WHAT TO DO: Could you reproduce every record below exactly, excluding all pictures?

DATA:

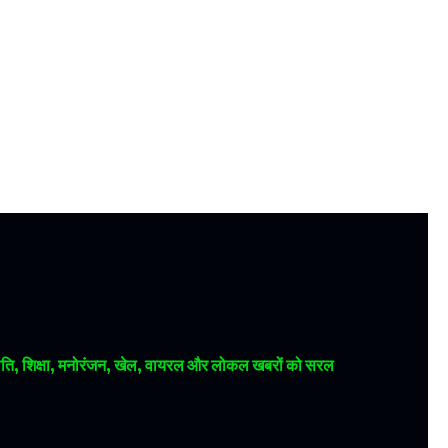
 राजनीति, शिक्षा, मनोरंजन, खेल, वायरल और लोकल खबरों को सरल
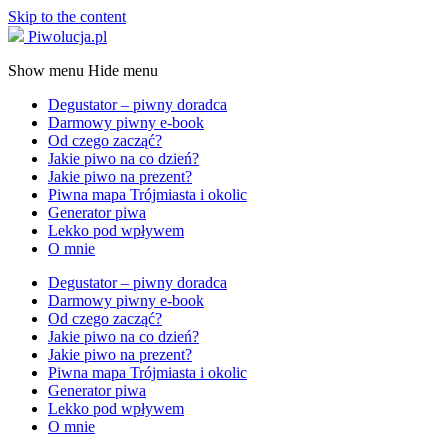
Skip to the content
Piwolucja.pl
Show menu
Hide menu
Degustator – piwny doradca
Darmowy piwny e-book
Od czego zacząć?
Jakie piwo na co dzień?
Jakie piwo na prezent?
Piwna mapa Trójmiasta i okolic
Generator piwa
Lekko pod wpływem
O mnie
Degustator – piwny doradca
Darmowy piwny e-book
Od czego zacząć?
Jakie piwo na co dzień?
Jakie piwo na prezent?
Piwna mapa Trójmiasta i okolic
Generator piwa
Lekko pod wpływem
O mnie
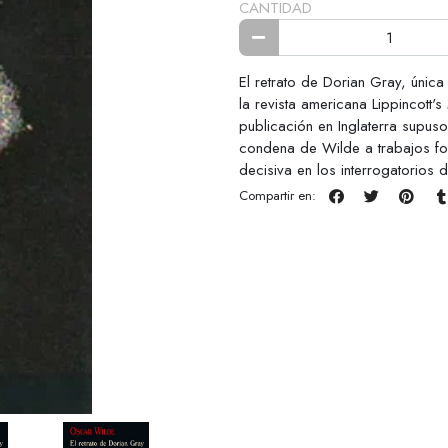
CANTIDAD
El retrato de Dorian Gray, únic
la revista americana Lippincott
publicación en Inglaterra supus
condena de Wilde a trabajos fo
decisiva en los interrogatorios 
Compartir en:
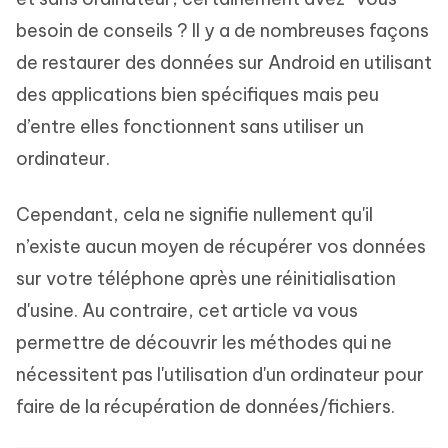
besoin de conseils ? Il y a de nombreuses façons
de restaurer des données sur Android en utilisant
des applications bien spécifiques mais peu
d’entre elles fonctionnent sans utiliser un
ordinateur.
Cependant, cela ne signifie nullement qu'il
n’existe aucun moyen de récupérer vos données
sur votre téléphone après une réinitialisation
d'usine. Au contraire, cet article va vous
permettre de découvrir les méthodes qui ne
nécessitent pas l'utilisation d'un ordinateur pour
faire de la récupération de données/fichiers.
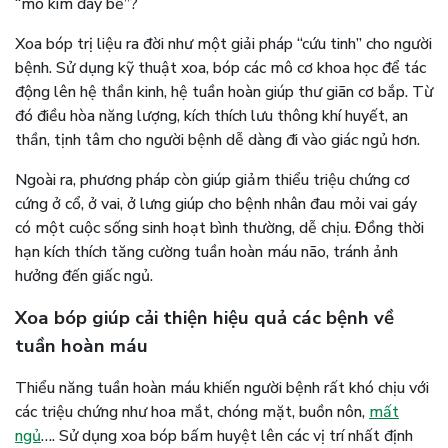
“mò kim đáy bể”?
Xoa bóp trị liệu ra đời như một giải pháp “cứu tinh” cho người
bệnh. Sử dụng kỹ thuật xoa, bóp các mô cơ khoa học để tác
động lên hệ thần kinh, hệ tuần hoàn giúp thư giãn cơ bắp. Từ
đó điều hòa năng lượng, kích thích lưu thông khí huyết, an
thần, tịnh tâm cho người bệnh dễ dàng đi vào giác ngủ hơn.
Ngoài ra, phương pháp còn giúp giảm thiểu triệu chứng cơ
cứng ở cổ, ở vai, ở lưng giúp cho bệnh nhân đau mỏi vai gáy
có một cuộc sống sinh hoạt bình thường, dễ chịu. Đồng thời
hạn kích thích tăng cường tuần hoàn máu não, tránh ảnh
hưởng đến giấc ngủ.
Xoa bóp giúp cải thiện hiệu quả các bệnh về
tuần hoàn máu
Thiểu năng tuần hoàn máu khiến người bệnh rất khó chịu với
các triệu chứng như hoa mắt, chóng mặt, buồn nôn,
mất
ngủ
…. Sử dụng xoa bóp bấm huyệt lên các vị trí nhất định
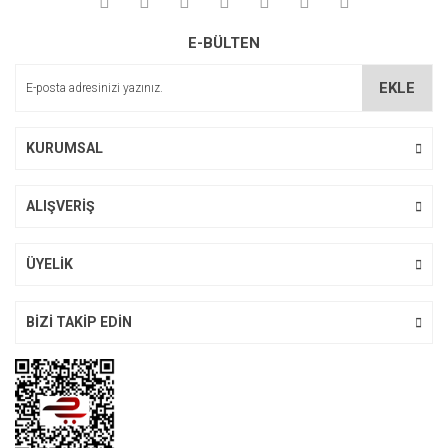
Yorum Yaz
Ürün resmi kalitesiz, bozuk veya görüntülenemiyor.
E-BÜLTEN
Ürün açıklamasında eksik bilgiler bulunuyor.
Ürün bilgilerinde hatalar bulunuyor.
EKLE
Ürün fiyatı diğer sitelerden daha pahalı.
Bu ürüne benzer farklı alternatifler olmalı.
KURUMSAL
ALIŞVERİŞ
Gönder
ÜYELİK
BİZİ TAKİP EDİN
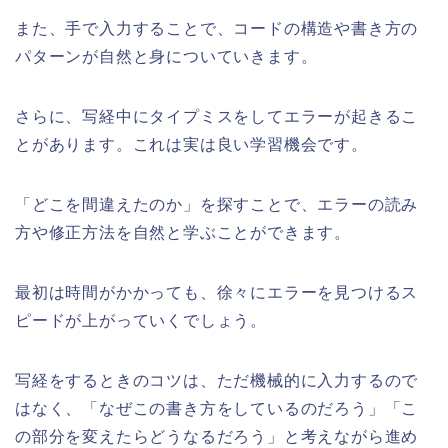
また、手で入力することで、コードの構造や書き方の
パターンが自然と身についていきます。
さらに、写経中にタイプミスをしてエラーが起きるこ
とがあります。これは実は良い学習機会です。
「どこを間違えたのか」を探すことで、エラーの読み
方や修正方法を自然と学ぶことができます。
最初は時間がかかっても、徐々にエラーを見つけるス
ピードが上がっていくでしょう。
写経をするときのコツは、ただ機械的に入力するので
はなく、「なぜこの書き方をしているのだろう」「こ
の部分を変えたらどうなるだろう」と考えながら進め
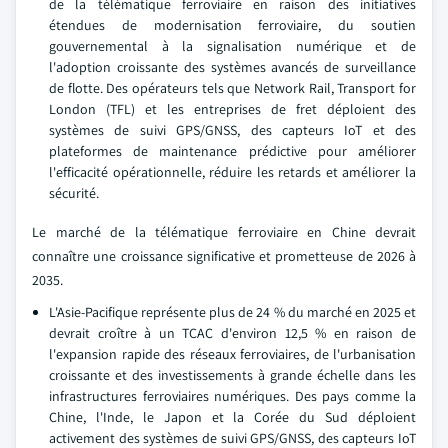
de la télématique ferroviaire en raison des initiatives
étendues de modernisation ferroviaire, du soutien
gouvernemental à la signalisation numérique et de
l'adoption croissante des systèmes avancés de surveillance
de flotte. Des opérateurs tels que Network Rail, Transport for
London (TFL) et les entreprises de fret déploient des
systèmes de suivi GPS/GNSS, des capteurs IoT et des
plateformes de maintenance prédictive pour améliorer
l'efficacité opérationnelle, réduire les retards et améliorer la
sécurité.
Le marché de la télématique ferroviaire en Chine devrait
connaître une croissance significative et prometteuse de 2026 à
2035.
L'Asie-Pacifique représente plus de 24 % du marché en 2025 et
devrait croître à un TCAC d'environ 12,5 % en raison de
l'expansion rapide des réseaux ferroviaires, de l'urbanisation
croissante et des investissements à grande échelle dans les
infrastructures ferroviaires numériques. Des pays comme la
Chine, l'Inde, le Japon et la Corée du Sud déploient
activement des systèmes de suivi GPS/GNSS, des capteurs IoT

ANSWER TO THIS TASK:
 राजनीति, शिक्षा, मनोरंजन, खेल, वायरल और लोकल खबरों को सरल
Skip to the content
Piwolucja.pl
Show menu
Hide menu
Degustator – piwny doradca
Darmowy piwny e-book
Od czego zacząć?
Jakie piwo na co dzień?
Jakie piwo na prezent?
Piwna mapa Trójmiasta i okolic
Generator piwa
Lekko pod wpływem
O mnie
Degustator – piwny doradca
Darmowy piwny e-book
Od czego zacząć?
Jakie piwo na co dzień?
Jakie piwo na prezent?
Piwna mapa Trójmiasta i okolic
Generator piwa
Lekko pod wpływem
O mnie
CANTIDAD
El retrato de Dorian Gray, únic
la revista americana Lippincott
publicación en Inglaterra supus
condena de Wilde a trabajos fo
decisiva en los interrogatorios 
Compartir en:
besoin de conseils ? Il y a de nombreuses façons
de restaurer des données sur Android en utilisant
des applications bien spécifiques mais peu
d’entre elles fonctionnent sans utiliser un
ordinateur.
Cependant, cela ne signifie nullement qu'il
n’existe aucun moyen de récupérer vos données
sur votre téléphone après une réinitialisation
d'usine. Au contraire, cet article va vous
permettre de découvrir les méthodes qui ne
nécessitent pas l'utilisation d'un ordinateur pour
faire de la récupération de données/fichiers.
“mò kim đáy bể”?
Xoa bóp trị liệu ra đời như một giải pháp “cứu tinh” cho người
bệnh. Sử dụng kỹ thuật xoa, bóp các mô cơ khoa học để tác
động lên hệ thần kinh, hệ tuần hoàn giúp thư giãn cơ bắp. Từ
đó điều hòa năng lượng, kích thích lưu thông khí huyết, an
thần, tịnh tâm cho người bệnh dễ dàng đi vào giác ngủ hơn.
Ngoài ra, phương pháp còn giúp giảm thiểu triệu chứng cơ
cứng ở cổ, ở vai, ở lưng giúp cho bệnh nhân đau mỏi vai gáy
có một cuộc sống sinh hoạt bình thường, dễ chịu. Đồng thời
hạn kích thích tăng cường tuần hoàn máu não, tránh ảnh
hưởng đến giấc ngủ.
Xoa bóp giúp cải thiện hiệu quả các bệnh về
tuần hoàn máu
Thiểu năng tuần hoàn máu khiến người bệnh rất khó chịu với
các triệu chứng như hoa mắt, chóng mặt, buồn nôn,
mất
ngủ
…. Sử dụng xoa bóp bấm huyệt lên các vị trí nhất định
Yorum Yaz
Ürün resmi kalitesiz, bozuk veya görüntülenemiyor.
E-BÜLTEN
Ürün açıklamasında eksik bilgiler bulunuyor.
Ürün bilgilerinde hatalar bulunuyor.
EKLE
Ürün fiyatı diğer sitelerden daha pahalı.
Bu ürüne benzer farklı alternatifler olmalı.
KURUMSAL
ALIŞVERİŞ
Gönder
ÜYELİK
BİZİ TAKİP EDİN
また、手で入力することで、コードの構造や書き方の
パターンが自然と身についていきます。
さらに、写経中にタイプミスをしてエラーが起きるこ
とがあります。これは実は良い学習機会です。
「どこを間違えたのか」を探すことで、エラーの読み
方や修正方法を自然と学ぶことができます。
最初は時間がかかっても、徐々にエラーを見つけるス
ピードが上がっていくでしょう。
写経をするときのコツは、ただ機械的に入力するので
はなく、「なぜこの書き方をしているのだろう」「こ
の部分を変えたらどうなるだろう」と考えながら進め
de la télématique ferroviaire en raison des initiatives
étendues de modernisation ferroviaire, du soutien
gouvernemental à la signalisation numérique et de
l'adoption croissante des systèmes avancés de surveillance
de flotte. Des opérateurs tels que Network Rail, Transport for
London (TFL) et les entreprises de fret déploient des
systèmes de suivi GPS/GNSS, des capteurs IoT et des
plateformes de maintenance prédictive pour améliorer
l'efficacité opérationnelle, réduire les retards et améliorer la
sécurité.
Le marché de la télématique ferroviaire en Chine devrait
connaître une croissance significative et prometteuse de 2026 à
2035.
L'Asie-Pacifique représente plus de 24 % du marché en 2025 et
devrait croître à un TCAC d'environ 12,5 % en raison de
l'expansion rapide des réseaux ferroviaires, de l'urbanisation
croissante et des investissements à grande échelle dans les
infrastructures ferroviaires numériques. Des pays comme la
Chine, l'Inde, le Japon et la Corée du Sud déploient
activement des systèmes de suivi GPS/GNSS, des capteurs IoT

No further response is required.